# Homework Help: Particle acceleration

1. Feb 2, 2006

### tandoorichicken

How do I go about this? I finished it but I think its off a bit. I think it has to do with the extra constant that comes out of integration that I didn't take into account.

Problem: The position of a particle at times t=10 sec and t=5 sec are known to be, respectively,
$$\vec{r}(10) = 10\vec{i}+5\vec{j}-10\vec{k}$$
$$\vec{r} (5) = 3\vec{i}+2\vec{j}+5\vec{k}$$
What is the acceleration of the particle at time t=5 sec if the velocity vector has the form
$$\vec{v}=C_1\vec{i}+C_2 t^2\vec{j}+C_3\ln{t}\vec{k}$$
where C_1, C_2, and C_3 are constants and t is time in seconds?

What I did:
integrated v(t) to get r(t), $\vec{r}(t)=C_1 t\vec{i}+\frac{1}{3}C_2 t^3\vec{j}+C_3(t\ln{t}-t)\vec{k}$ then integrated once more to get a(t)= $2C_2 t\vec{j} +\frac{C_3}{t}\vec{k}$
I then substituted the initial equation for r(5) into the equation for r(t) to find the constants C_1, C_2, C_3, and then using these constants, found the acceleration for t=5 to be $.48\vec{j}+.33\vec{k}$
The values I got for the constants were .6 for C_1, 6/125 for C_2, and 1/(ln(1)-1) for C_3.

Last edited: Feb 2, 2006
2. Feb 2, 2006

### lightgrav

You NEED to include a constant term for each coordinate.

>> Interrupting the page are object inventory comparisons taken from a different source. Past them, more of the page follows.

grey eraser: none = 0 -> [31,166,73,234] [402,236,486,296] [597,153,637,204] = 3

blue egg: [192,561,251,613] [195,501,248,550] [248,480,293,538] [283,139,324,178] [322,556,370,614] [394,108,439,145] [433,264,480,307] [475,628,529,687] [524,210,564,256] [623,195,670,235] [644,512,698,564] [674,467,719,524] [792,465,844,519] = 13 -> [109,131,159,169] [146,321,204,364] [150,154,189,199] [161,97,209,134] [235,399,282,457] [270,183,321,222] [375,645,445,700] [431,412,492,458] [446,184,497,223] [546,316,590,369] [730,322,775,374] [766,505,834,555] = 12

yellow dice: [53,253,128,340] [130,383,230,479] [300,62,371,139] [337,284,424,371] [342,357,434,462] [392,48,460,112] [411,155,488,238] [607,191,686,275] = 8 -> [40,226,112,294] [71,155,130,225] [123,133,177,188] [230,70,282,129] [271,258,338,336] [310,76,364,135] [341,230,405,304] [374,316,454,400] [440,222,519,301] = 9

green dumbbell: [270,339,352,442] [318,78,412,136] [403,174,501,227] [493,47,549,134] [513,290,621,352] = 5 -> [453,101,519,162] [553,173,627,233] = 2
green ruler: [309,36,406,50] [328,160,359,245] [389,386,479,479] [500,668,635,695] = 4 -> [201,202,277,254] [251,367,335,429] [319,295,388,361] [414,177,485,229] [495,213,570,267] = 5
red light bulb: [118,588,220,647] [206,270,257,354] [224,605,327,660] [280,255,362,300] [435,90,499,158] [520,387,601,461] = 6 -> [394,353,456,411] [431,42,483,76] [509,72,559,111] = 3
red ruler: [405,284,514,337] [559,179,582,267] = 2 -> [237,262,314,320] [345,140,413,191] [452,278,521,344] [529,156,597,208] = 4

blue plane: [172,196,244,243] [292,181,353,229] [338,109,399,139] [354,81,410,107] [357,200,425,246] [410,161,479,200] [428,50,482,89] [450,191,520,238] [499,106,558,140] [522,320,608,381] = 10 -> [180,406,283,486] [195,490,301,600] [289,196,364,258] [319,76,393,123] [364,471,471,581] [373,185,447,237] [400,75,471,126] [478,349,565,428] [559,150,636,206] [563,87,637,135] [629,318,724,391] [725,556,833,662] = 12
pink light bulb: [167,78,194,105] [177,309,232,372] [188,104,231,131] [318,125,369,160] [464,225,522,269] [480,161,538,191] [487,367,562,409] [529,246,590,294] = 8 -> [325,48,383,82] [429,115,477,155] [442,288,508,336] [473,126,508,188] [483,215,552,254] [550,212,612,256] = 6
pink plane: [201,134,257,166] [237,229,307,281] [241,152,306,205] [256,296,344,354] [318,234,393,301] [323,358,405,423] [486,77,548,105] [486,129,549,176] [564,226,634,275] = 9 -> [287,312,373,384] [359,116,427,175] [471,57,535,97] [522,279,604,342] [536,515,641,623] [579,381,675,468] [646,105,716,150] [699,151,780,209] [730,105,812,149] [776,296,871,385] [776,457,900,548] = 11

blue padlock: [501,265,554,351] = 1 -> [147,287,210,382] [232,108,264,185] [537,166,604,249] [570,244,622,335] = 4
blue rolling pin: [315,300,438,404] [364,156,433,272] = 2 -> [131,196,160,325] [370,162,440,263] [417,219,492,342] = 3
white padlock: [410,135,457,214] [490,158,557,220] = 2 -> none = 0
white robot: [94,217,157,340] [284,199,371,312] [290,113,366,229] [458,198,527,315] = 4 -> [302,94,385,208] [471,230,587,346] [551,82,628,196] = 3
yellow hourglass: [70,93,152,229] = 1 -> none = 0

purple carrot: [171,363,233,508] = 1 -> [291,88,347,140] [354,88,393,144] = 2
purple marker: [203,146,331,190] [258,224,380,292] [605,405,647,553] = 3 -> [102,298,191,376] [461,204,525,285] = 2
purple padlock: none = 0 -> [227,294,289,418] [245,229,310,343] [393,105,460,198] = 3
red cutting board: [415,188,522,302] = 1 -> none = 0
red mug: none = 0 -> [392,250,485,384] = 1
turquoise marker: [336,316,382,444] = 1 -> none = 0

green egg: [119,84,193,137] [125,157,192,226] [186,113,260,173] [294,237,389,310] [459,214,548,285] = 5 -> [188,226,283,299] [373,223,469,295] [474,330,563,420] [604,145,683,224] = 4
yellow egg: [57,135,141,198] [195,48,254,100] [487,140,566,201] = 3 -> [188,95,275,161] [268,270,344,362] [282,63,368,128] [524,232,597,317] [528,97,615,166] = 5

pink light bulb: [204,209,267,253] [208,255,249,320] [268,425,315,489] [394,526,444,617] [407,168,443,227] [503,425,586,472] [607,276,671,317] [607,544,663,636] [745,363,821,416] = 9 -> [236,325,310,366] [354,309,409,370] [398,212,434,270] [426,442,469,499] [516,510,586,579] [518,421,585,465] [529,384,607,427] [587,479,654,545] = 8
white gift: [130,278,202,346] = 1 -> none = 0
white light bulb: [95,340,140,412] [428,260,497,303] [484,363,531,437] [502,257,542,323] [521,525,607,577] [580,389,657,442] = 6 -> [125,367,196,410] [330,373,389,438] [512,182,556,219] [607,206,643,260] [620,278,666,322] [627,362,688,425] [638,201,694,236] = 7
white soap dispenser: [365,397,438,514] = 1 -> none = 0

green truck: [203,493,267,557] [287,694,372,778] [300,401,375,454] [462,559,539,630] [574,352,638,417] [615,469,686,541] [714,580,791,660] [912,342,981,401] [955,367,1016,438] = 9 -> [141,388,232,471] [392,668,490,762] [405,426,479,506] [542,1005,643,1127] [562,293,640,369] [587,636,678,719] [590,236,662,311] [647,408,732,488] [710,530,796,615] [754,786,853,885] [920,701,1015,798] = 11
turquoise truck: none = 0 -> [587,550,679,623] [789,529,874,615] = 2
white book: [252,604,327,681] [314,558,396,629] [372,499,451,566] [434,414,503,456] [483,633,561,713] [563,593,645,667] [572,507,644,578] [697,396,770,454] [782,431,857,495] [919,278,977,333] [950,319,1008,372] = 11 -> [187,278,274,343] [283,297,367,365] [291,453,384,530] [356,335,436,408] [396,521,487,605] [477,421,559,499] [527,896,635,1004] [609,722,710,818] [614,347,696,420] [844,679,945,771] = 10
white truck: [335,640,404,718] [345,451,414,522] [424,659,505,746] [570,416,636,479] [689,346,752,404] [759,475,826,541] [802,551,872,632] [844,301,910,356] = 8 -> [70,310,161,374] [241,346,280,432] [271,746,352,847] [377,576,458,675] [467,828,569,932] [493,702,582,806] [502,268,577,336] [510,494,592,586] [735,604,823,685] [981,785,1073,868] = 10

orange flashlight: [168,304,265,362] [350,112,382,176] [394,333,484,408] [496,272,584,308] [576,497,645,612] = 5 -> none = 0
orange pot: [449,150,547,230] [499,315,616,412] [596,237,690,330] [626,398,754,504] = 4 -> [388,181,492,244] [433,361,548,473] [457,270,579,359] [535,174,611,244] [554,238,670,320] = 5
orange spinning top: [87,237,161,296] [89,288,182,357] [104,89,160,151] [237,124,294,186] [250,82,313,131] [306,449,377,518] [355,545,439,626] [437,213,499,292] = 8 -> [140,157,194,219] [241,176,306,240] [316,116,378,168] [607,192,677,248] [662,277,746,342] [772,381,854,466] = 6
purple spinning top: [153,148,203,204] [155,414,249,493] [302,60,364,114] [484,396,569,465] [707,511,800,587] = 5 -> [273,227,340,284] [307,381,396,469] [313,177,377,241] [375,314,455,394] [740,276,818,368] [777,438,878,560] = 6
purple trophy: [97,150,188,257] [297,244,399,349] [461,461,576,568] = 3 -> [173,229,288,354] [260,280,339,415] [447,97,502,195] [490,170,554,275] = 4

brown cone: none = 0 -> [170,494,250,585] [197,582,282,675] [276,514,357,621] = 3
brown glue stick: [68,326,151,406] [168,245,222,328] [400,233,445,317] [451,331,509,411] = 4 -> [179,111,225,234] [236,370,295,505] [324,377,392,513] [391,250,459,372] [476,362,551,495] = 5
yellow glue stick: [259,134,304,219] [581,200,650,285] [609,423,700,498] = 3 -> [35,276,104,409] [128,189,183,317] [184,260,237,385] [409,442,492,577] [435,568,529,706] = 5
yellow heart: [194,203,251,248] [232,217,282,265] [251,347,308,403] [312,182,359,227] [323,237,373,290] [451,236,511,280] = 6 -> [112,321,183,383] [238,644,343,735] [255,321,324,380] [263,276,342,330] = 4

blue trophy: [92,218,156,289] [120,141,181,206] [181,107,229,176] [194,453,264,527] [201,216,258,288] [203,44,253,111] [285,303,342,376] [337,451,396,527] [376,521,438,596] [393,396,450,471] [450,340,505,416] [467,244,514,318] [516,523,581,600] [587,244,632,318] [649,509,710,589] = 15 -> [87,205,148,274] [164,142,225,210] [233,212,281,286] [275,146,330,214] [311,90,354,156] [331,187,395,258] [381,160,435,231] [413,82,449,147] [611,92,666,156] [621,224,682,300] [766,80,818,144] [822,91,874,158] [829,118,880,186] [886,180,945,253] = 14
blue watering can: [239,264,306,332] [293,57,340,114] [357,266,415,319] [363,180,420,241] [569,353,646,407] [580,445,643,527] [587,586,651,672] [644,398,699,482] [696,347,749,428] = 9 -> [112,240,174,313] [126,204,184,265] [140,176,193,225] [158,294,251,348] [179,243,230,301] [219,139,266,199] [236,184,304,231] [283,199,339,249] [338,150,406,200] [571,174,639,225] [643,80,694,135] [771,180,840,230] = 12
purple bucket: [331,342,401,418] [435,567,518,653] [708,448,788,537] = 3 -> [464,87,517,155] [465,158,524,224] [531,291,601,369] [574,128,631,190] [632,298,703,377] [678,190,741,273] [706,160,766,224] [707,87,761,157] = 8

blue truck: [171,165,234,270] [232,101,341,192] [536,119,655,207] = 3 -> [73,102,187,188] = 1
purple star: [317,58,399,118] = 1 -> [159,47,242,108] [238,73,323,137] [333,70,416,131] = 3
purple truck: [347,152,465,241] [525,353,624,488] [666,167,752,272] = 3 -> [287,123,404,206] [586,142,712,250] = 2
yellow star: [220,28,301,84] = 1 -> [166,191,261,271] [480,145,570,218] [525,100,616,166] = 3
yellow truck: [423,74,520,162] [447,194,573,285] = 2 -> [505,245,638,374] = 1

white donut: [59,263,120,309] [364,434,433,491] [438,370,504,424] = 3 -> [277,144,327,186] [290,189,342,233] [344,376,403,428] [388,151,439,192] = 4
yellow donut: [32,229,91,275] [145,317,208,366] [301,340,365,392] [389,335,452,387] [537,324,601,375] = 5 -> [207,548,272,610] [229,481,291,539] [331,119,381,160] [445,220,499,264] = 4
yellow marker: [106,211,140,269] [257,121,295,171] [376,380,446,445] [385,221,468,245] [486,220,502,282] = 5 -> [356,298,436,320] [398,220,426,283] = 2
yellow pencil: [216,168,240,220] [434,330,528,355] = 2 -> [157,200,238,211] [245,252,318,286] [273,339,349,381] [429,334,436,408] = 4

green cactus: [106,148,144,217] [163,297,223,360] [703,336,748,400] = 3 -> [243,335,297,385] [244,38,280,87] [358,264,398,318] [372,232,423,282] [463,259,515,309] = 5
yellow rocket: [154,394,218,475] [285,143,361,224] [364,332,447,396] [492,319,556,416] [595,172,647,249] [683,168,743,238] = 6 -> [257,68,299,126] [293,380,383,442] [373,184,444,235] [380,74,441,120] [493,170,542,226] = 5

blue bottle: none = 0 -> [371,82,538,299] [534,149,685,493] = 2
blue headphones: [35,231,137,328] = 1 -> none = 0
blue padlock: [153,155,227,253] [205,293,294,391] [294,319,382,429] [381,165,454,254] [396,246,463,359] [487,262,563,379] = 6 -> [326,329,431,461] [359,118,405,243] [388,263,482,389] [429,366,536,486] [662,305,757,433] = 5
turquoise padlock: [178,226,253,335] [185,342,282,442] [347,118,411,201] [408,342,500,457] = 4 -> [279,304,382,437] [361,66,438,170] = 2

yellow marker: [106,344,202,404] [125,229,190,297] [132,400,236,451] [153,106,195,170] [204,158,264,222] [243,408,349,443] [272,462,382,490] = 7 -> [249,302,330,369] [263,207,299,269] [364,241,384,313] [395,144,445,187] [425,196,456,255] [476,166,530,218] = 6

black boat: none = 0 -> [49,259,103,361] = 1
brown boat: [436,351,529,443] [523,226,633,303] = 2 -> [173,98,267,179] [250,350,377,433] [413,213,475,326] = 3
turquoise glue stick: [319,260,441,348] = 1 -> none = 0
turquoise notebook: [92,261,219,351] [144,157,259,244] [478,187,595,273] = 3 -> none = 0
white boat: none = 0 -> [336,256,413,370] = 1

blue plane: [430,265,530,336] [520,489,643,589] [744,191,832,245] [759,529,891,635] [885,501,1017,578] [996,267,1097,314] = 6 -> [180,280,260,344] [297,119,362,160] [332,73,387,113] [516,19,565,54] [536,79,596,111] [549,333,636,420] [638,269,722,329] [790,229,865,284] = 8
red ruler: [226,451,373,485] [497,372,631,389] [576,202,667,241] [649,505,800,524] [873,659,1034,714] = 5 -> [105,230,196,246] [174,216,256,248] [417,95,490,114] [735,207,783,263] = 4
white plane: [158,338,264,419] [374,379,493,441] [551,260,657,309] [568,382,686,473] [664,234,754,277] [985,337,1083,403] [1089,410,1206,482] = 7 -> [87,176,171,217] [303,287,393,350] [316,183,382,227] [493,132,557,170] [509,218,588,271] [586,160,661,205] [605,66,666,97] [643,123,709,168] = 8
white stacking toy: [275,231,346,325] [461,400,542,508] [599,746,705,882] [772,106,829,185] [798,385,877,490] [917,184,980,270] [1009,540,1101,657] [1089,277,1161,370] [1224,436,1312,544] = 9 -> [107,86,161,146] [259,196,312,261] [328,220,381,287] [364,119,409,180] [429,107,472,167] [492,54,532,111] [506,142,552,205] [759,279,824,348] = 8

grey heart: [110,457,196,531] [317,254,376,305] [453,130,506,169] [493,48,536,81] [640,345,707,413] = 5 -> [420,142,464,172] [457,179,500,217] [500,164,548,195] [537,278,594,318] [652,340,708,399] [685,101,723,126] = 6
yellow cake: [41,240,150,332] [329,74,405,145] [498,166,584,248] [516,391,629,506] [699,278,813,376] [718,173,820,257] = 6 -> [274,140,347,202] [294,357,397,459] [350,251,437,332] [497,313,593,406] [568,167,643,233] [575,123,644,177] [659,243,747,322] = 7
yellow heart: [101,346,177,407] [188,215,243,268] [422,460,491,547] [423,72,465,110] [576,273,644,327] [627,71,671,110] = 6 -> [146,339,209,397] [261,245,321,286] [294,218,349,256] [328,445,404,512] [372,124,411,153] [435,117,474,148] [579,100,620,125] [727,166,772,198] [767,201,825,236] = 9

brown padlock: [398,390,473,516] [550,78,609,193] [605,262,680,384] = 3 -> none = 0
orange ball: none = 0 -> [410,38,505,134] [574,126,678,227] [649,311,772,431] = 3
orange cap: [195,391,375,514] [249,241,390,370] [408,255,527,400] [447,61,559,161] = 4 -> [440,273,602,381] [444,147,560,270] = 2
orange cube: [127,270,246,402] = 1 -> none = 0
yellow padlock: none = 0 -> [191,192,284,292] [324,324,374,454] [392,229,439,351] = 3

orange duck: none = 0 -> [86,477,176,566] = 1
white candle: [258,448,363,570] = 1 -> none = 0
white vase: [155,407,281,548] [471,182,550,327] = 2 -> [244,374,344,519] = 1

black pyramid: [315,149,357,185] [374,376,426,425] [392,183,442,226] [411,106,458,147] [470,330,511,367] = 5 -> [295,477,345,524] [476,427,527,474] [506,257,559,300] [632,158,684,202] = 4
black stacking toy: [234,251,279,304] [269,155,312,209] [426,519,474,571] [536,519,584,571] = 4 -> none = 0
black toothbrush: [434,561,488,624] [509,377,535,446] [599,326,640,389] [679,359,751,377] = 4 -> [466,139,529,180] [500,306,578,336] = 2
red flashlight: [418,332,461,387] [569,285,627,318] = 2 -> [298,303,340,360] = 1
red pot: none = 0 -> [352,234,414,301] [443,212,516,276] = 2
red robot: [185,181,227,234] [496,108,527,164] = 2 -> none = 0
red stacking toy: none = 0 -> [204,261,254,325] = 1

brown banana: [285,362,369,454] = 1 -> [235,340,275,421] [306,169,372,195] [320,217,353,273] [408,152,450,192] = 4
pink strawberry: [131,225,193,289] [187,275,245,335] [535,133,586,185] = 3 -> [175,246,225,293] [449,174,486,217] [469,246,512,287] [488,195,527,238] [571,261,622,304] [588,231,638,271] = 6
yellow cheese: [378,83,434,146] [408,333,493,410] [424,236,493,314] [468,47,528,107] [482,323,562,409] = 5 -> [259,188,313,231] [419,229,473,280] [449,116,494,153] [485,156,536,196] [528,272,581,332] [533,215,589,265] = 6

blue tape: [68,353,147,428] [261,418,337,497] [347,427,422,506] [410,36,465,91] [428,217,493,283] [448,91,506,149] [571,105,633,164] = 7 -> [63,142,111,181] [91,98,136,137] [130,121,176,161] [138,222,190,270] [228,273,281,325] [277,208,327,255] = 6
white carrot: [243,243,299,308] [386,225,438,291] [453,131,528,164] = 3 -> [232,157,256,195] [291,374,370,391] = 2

x(10 sec) = 10 , not 6 as your formula suggests.

You have 2 equations for each coordinate, you can solve for 2 unknowns.

3. Feb 3, 2006

### sporkstorms

I think that's probably the problem. If you take the values you obtained for r(5) and plug them in for r(10) [or vice versa], I think you'll find it's incorrect.

As you're solving it, for each if i j and k you should have 2 equations and 2 unknowns.

$$\vec{r}(t)=\left(C_1 t + k_1\right)\hat{i}+\left(\frac{1}{3}C_2 t^3 + k_2\right)\hat{j}+\left(C_3(t\ln{t}-t) + k_3\right)\hat{k}$$
$$t=10: C_1*10 + k_1 = 10$$
$$t=5: C_1*5 + k_1 = 3$$